Testo di riferimento:
++++++++++++++++++++

A terra resta il corpo del collega, un giovane venditore di accessori per cellulari, trent’anni appena, connazionale dell’aggressore. Viene soccorso in condizioni gravissime e trasportato all’ospedale Giovanni Bosco, dove i medici riescono a salvargli la vita. Dopo qualche giorno di degenza, però, decide di andarsene senza avvertire nessuno. Non tornerà più in reparto e oggi il suo nome compare negli atti come “irreperibile”. Gli inquirenti sospettano che la sua sparizione sia legata alla paura: chi conosce bene il mercato sa che non si tratta solo di bancarelle, ma anche di regole non scritte, pressioni, minacce e talvolta violenza.

La lite, almeno in apparenza, nasce per motivi banali. Una piazzola contesa. Pochi metri di marciapiede che fanno la differenza tra poter lavorare o essere spinti ai margini. Secondo la ricostruzione degli investigatori, l’aggressore avrebbe preteso che la vittima si spostasse, rivendicando il diritto di altri conoscenti ad occupare quello spazio. Un pretesto che in passato ha generato altri scontri, non sempre così sanguinosi ma spesso violenti.

Porta Palazzo

Il pomeriggio del 21 giugno, le chiamate al 112 si susseguono in pochi minuti. Un passante racconta agli agenti: “La vittima non poteva reagire, aveva il braccio ingessato”. Sul selciato, oltre alle macchie di sangue, restano un paio di occhiali da sole che diventeranno uno degli indizi utili nelle indagini. Un commerciante della zona riferisce di aver assistito a una prima lite poco distante, interrotta da alcuni connazionali. Poi, però, gli stessi due uomini riprendono a discutere con violenza, fino all’accoltellamento.

++++++++++++++++++++

Voci di dati archiviati:
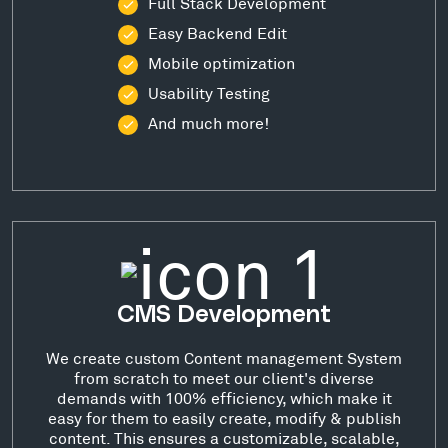
Full Stack Development
Easy Backend Edit
Mobile optimization
Usability Testing
And much more!
CMS Development
We create custom Content management System
from scratch to meet our client's diverse
demands with 100% efficiency, which make it
easy for them to easily create, modify & publish
content. This ensures a customizable, scalable,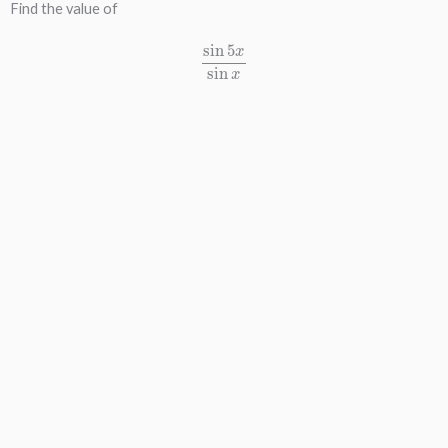
Find the value of
sin
5
x
sin
x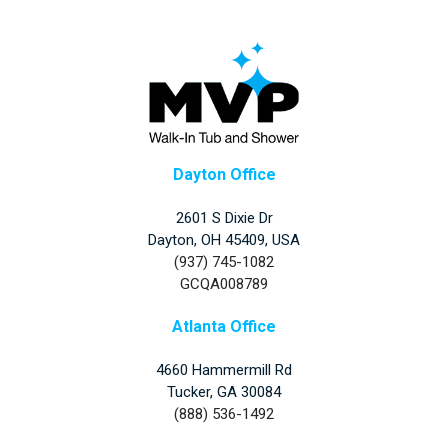
Dayton Office
2601 S Dixie Dr
Dayton, OH 45409, USA
(937) 745-1082
GCQA008789
Atlanta Office
4660 Hammermill Rd
Tucker
,
GA
30084
(888) 536-1492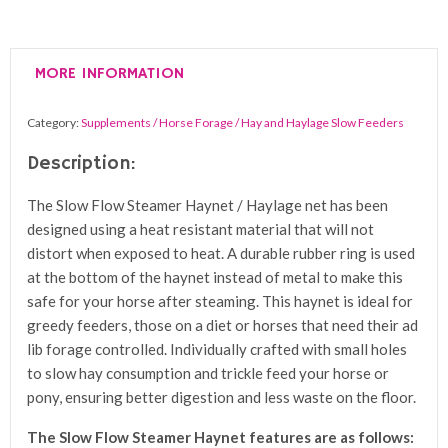
Steamer
Haynet
/
MORE INFORMATION
Haylage
Net
Category:
Supplements / Horse Forage / Hay and Haylage Slow Feeders
quantity
Description:
The Slow Flow Steamer Haynet / Haylage net has been
designed using a heat resistant material that will not
distort when exposed to heat. A durable rubber ring is used
at the bottom of the haynet instead of metal to make this
safe for your horse after steaming. This haynet is ideal for
greedy feeders, those on a diet or horses that need their ad
lib forage controlled. Individually crafted with small holes
to slow hay consumption and trickle feed your horse or
pony, ensuring better digestion and less waste on the floor.
The Slow Flow Steamer Haynet features are as follows: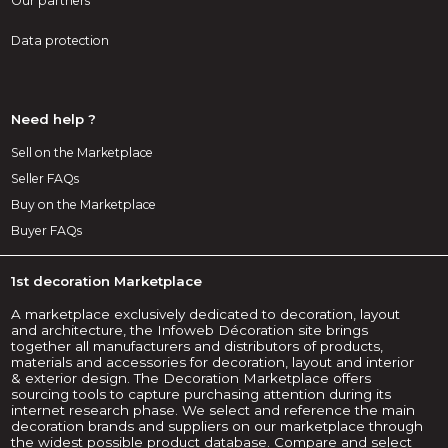
Our partners
Data protection
Need help ?
Sell on the Marketplace
Seller FAQs
Buy on the Marketplace
Buyer FAQs
1st decoration Marketplace
A marketplace exclusively dedicated to decoration, layout
and architecture, the Infoweb Décoration site brings
together all manufacturers and distributors of products,
materials and accessories for decoration, layout and interior
& exterior design. The Decoration Marketplace offers
sourcing tools to capture purchasing attention during its
internet research phase. We select and reference the main
decoration brands and suppliers on our marketplace through
the widest possible product database. Compare and select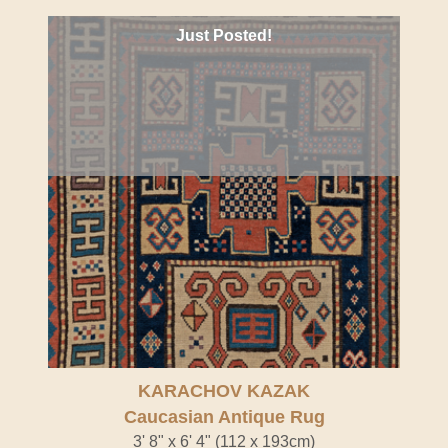
Just Posted!
KARACHOV KAZAK
Caucasian Antique Rug
3' 8" x 6' 4" (112 x 193cm)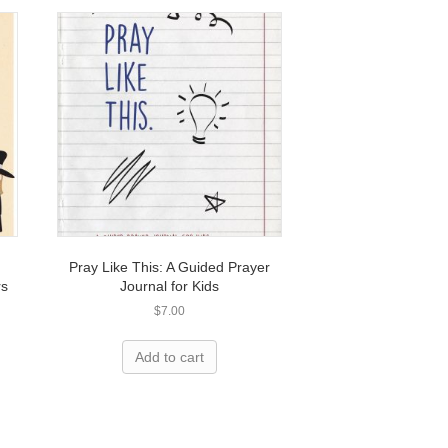
Pray Like This: A Guided Prayer
rs
Journal for Kids
$
7.00
Add to cart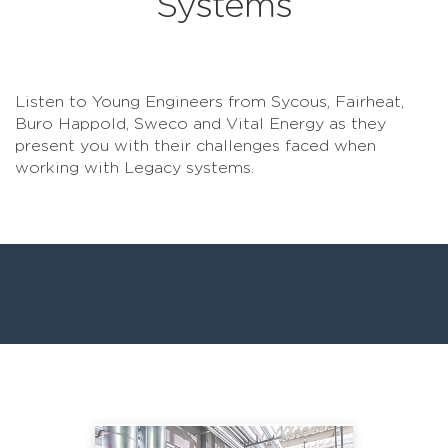
Systems
Listen to Young Engineers from Sycous, Fairheat,
Buro Happold, Sweco and Vital Energy as they
present you with their challenges faced when
working with Legacy systems.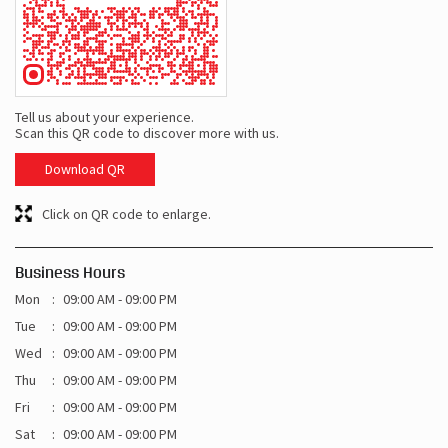
Tell us about your experience.
Scan this QR code to discover more with us.
Download QR
Click on QR code to enlarge.
Business Hours
Mon
09:00 AM - 09:00 PM
Tue
09:00 AM - 09:00 PM
Wed
09:00 AM - 09:00 PM
Thu
09:00 AM - 09:00 PM
Fri
09:00 AM - 09:00 PM
Sat
09:00 AM - 09:00 PM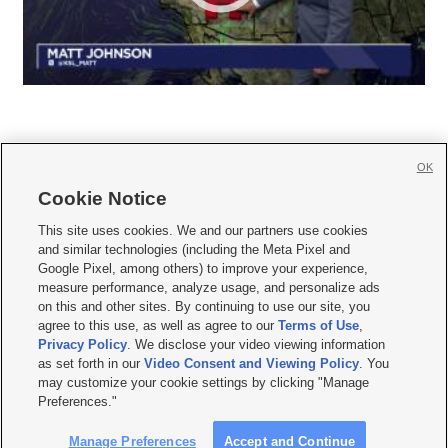
OK
Cookie Notice







This site uses cookies. We and our partners use cookies
and similar technologies (including the Meta Pixel and
Mobile Apps
|
Newsletter
|
Advertise
|
Contact Us
|
Careers with KSL.com
|
Google Pixel, among others) to improve your experience,
measure performance, analyze usage, and personalize ads
Terms of use
|
Privacy Statement
|
Video Consent Viewing Policy
|
DMCA Notice
|
on this and other sites. By continuing to use our site, you
Do Not Sell or Share My Data
|
EEO Public File Report
|
KSL-TV FCC Public File
|
agree to this use, as well as agree to our
Terms of Use
,
KSL FM Radio FCC Public File
|
KSL AM Radio FCC Public File
|
FCC Applications
|
Closed Captioning Assistance
Privacy Policy
. We disclose your video viewing information
as set forth in our
Video Consent and Viewing Policy
. You
© 2026
KSL Media
| KSL Broadcasting Salt Lake City UT | Site hosted & managed
may customize your cookie settings by clicking "Manage
by KSL Media - a Deseret Media Company
Preferences."
Manage Preferences
Accept and Continue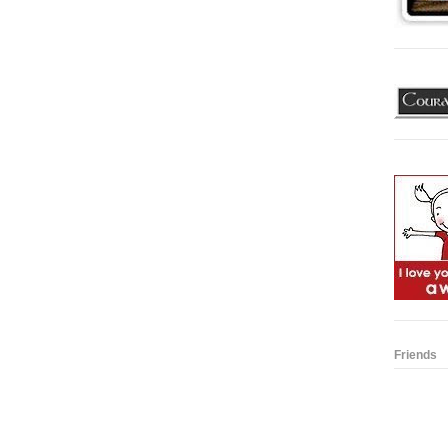
Friends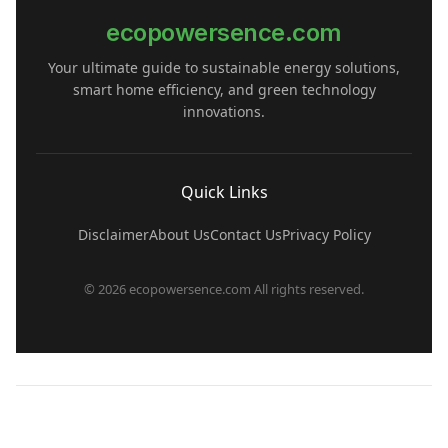
ecopowersence.com
Your ultimate guide to sustainable energy solutions,
smart home efficiency, and green technology
innovations.
Quick Links
Disclaimer
About Us
Contact Us
Privacy Policy
© 2026 ecopowersence.com All rights reserved.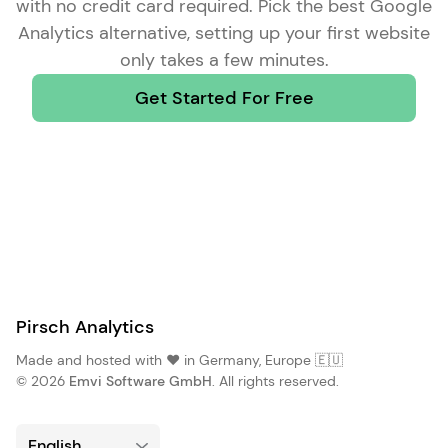
with no credit card required. Pick the
best Google
Analytics alternative
, setting up your first website
only takes a few minutes.
Get Started For Free
Pirsch Analytics
Made and hosted with ❤️ in Germany, Europe 🇪🇺
© 2026
Emvi Software GmbH
. All rights reserved.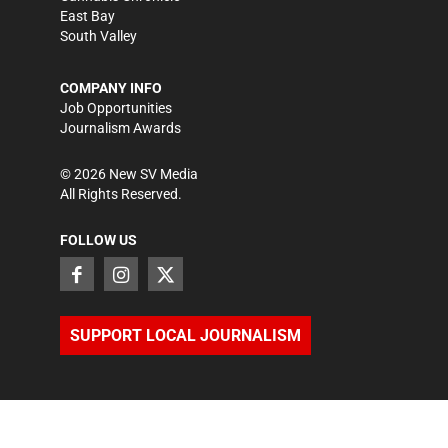
East Bay
South Valley
COMPANY INFO
Job Opportunities
Journalism Awards
©
2026
New SV Media
All Rights Reserved.
FOLLOW US
SUPPORT LOCAL JOURNALISM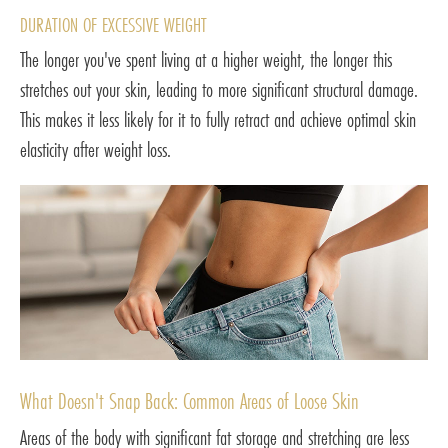
DURATION OF EXCESSIVE WEIGHT
The longer you've spent living at a higher weight, the longer this
stretches out your skin, leading to more significant structural damage.
This makes it less likely for it to fully retract and achieve optimal skin
elasticity after weight loss.
What Doesn't Snap Back: Common Areas of Loose Skin
Areas of the body with significant fat storage and stretching are less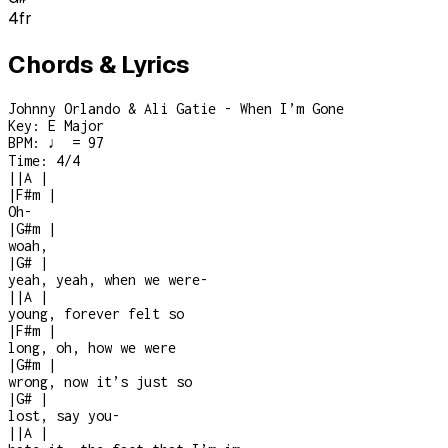
4
fr
Chords & Lyrics
Johnny Orlando & Ali Gatie - When I’m Gone
Key:
E Major
BPM:
♩ = 97
Time:
4/4
|
|
A
|
|
F#m
|
Oh-
|
G#m
|
woah,
|
G#
|
yeah, yeah, when we were
-
|
|
A
|
young, forever felt so
|
F#m
|
long, oh, how we were
|
G#m
|
wrong, now it’s just so
|
G#
|
lost, say you
-
|
|
A
|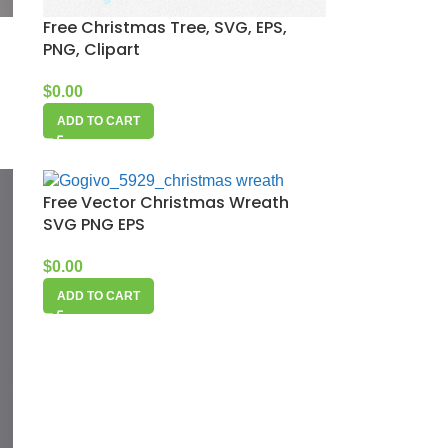
Free Christmas Tree, SVG, EPS,
PNG, Clipart
$
0.00
ADD TO CART
Free Vector Christmas Wreath
SVG PNG EPS
$
0.00
ADD TO CART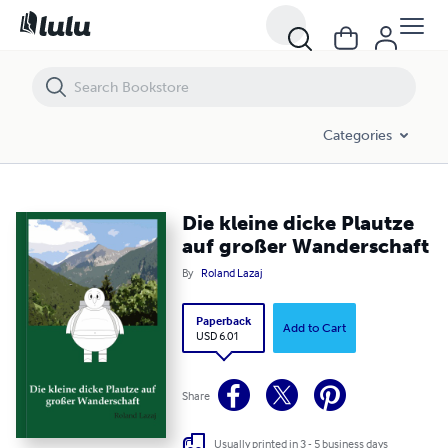
Die kleine dicke Plautze auf großer Wanderschaft
Categories
Die kleine dicke Plautze
auf großer Wanderschaft
By
Roland Lazaj
Paperback
Add to Cart
USD 6.01
Share
Usually printed in 3 - 5 business days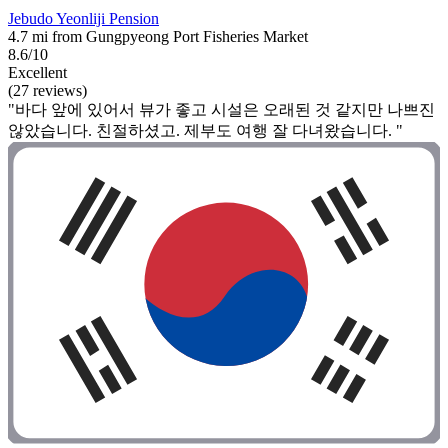
Jebudo Yeonliji Pension
4.7 mi from Gungpyeong Port Fisheries Market
8.6/10
Excellent
(27 reviews)
"바다 앞에 있어서 뷰가 좋고 시설은 오래된 것 같지만 나쁘진
않았습니다. 친절하셨고. 제부도 여행 잘 다녀왔습니다. "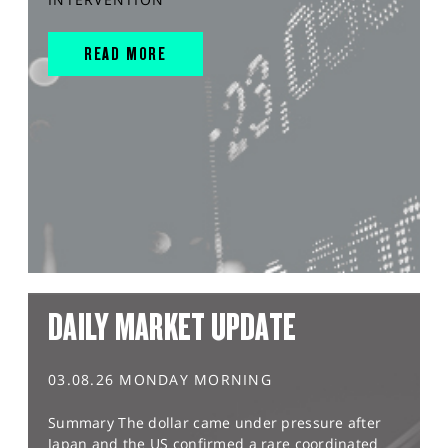
READ MORE
DAILY MARKET UPDATE
03.08.26 MONDAY MORNING
Summary The dollar came under pressure after
Japan and the US confirmed a rare coordinated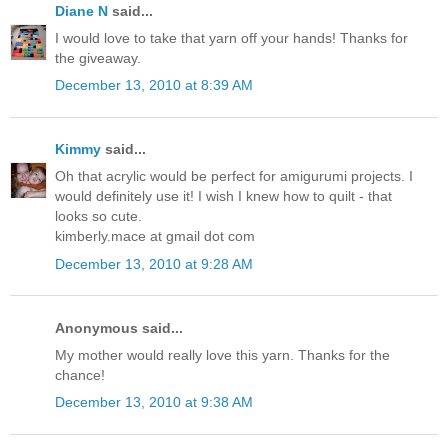
Diane N
said...
I would love to take that yarn off your hands! Thanks for
the giveaway.
December 13, 2010 at 8:39 AM
Kimmy
said...
Oh that acrylic would be perfect for amigurumi projects. I
would definitely use it! I wish I knew how to quilt - that
looks so cute.
kimberly.mace at gmail dot com
December 13, 2010 at 9:28 AM
Anonymous said...
My mother would really love this yarn. Thanks for the
chance!
December 13, 2010 at 9:38 AM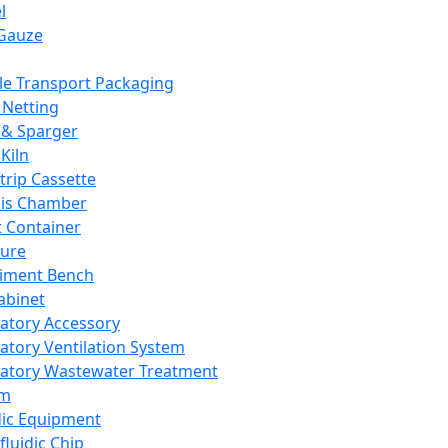
l
Gauze
e Transport Packaging
Netting
 & Sparger
Kiln
Strip Cassette
sis Chamber
t Container
ture
iment Bench
abinet
atory Accessory
atory Ventilation System
atory Wastewater Treatment
em
dic Equipment
fluidic Chip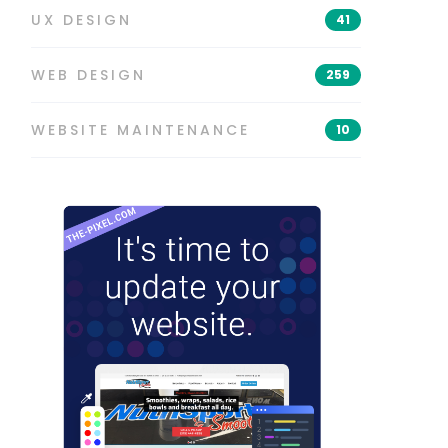
UX DESIGN
41
WEB DESIGN
259
WEBSITE MAINTENANCE
10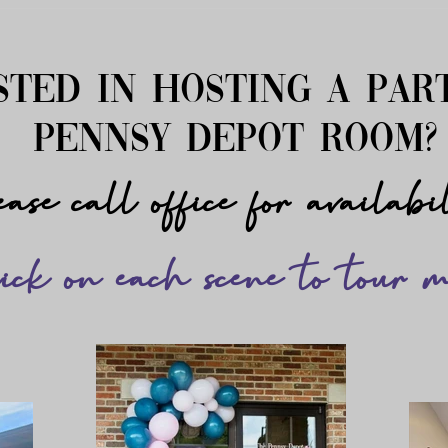
sted in hosting a par
pennsy depot room
ase call office for availabi
ick on each scene to tour m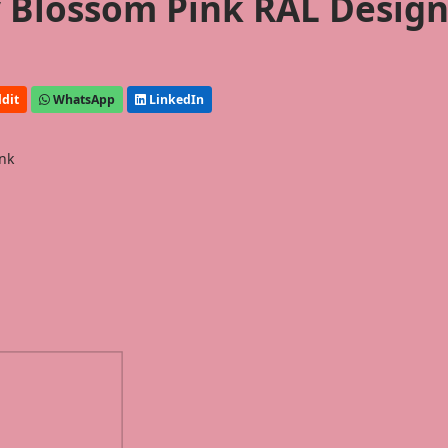
y Blossom Pink RAL Desig
dit
WhatsApp
LinkedIn
ink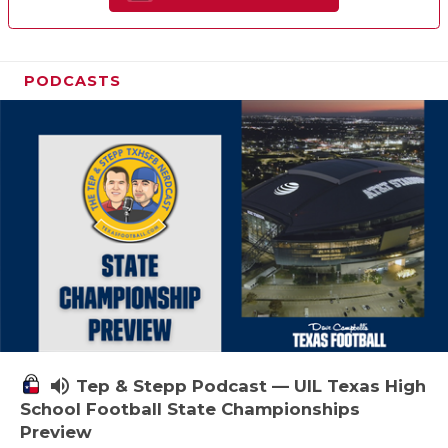
PODCASTS
volume_up
Tep & Stepp Podcast — UIL Texas High
School Football State Championships
Preview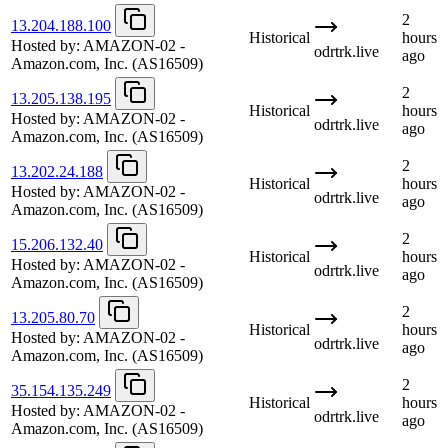
2
13.204.188.100
Historical
hours
Hosted by:
AMAZON-02 -
odrtrk.live
ago
Amazon.com, Inc.
(AS16509)
2
13.205.138.195
Historical
hours
Hosted by:
AMAZON-02 -
odrtrk.live
ago
Amazon.com, Inc.
(AS16509)
2
13.202.24.188
Historical
hours
Hosted by:
AMAZON-02 -
odrtrk.live
ago
Amazon.com, Inc.
(AS16509)
2
15.206.132.40
Historical
hours
Hosted by:
AMAZON-02 -
odrtrk.live
ago
Amazon.com, Inc.
(AS16509)
2
13.205.80.70
Historical
hours
Hosted by:
AMAZON-02 -
odrtrk.live
ago
Amazon.com, Inc.
(AS16509)
2
35.154.135.249
Historical
hours
Hosted by:
AMAZON-02 -
odrtrk.live
ago
Amazon.com, Inc.
(AS16509)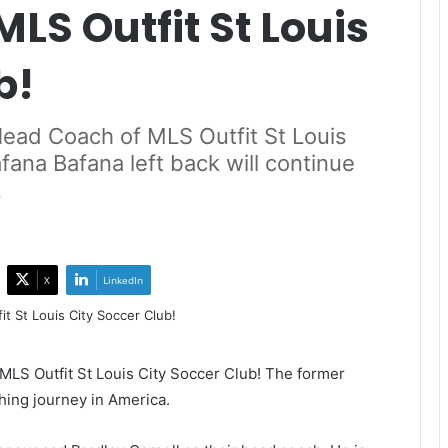
LS Outfit St Louis
b!
ead Coach of MLS Outfit St Louis
fana Bafana left back will continue
.
X
LinkedIn
S Outfit St Louis City Soccer Club! The former
ching journey in America.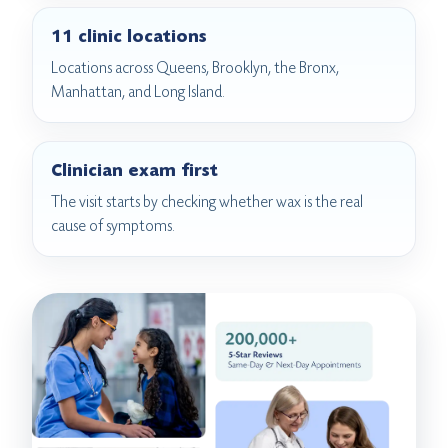
11 clinic locations
Locations across Queens, Brooklyn, the Bronx,
Manhattan, and Long Island.
Clinician exam first
The visit starts by checking whether wax is the real
cause of symptoms.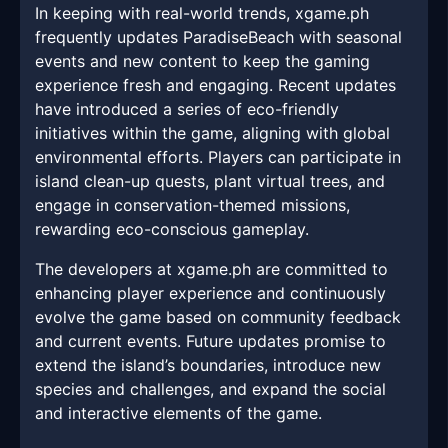
In keeping with real-world trends, xgame.ph
frequently updates ParadiseBeach with seasonal
events and new content to keep the gaming
experience fresh and engaging. Recent updates
have introduced a series of eco-friendly
initiatives within the game, aligning with global
environmental efforts. Players can participate in
island clean-up quests, plant virtual trees, and
engage in conservation-themed missions,
rewarding eco-conscious gameplay.
The developers at xgame.ph are committed to
enhancing player experience and continuously
evolve the game based on community feedback
and current events. Future updates promise to
extend the island’s boundaries, introduce new
species and challenges, and expand the social
and interactive elements of the game.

++++++++++++++++++++

Compiti da svolgere:
- a) Secondo il testo sull'accoltellamento, in quale ospedale viene portato il venditore ferito?
- b) Per favore, restituisci dal testo sull'accoltellamento tutto ciò che va da "La lite, almeno" fino a "ma spesso violenti.".
Le voci provengono da un'altra fonte.

Elenco risposte:
- a) All'ospedale Giovanni Bosco.

- b)
La lite, almeno in apparenza, nasce per motivi banali. Una piazzola contesa. Pochi metri di marciapiede che fanno la differenza tra poter lavorare o essere spinti ai margini. Secondo la ricostruzione degli investigatori, l’aggressore avrebbe preteso che la vittima si spostasse, rivendicando il diritto di altri conoscenti ad occupare quello spazio. Un pretesto che in passato ha generato altri scontri, non sempre così sanguinosi ma spesso violenti.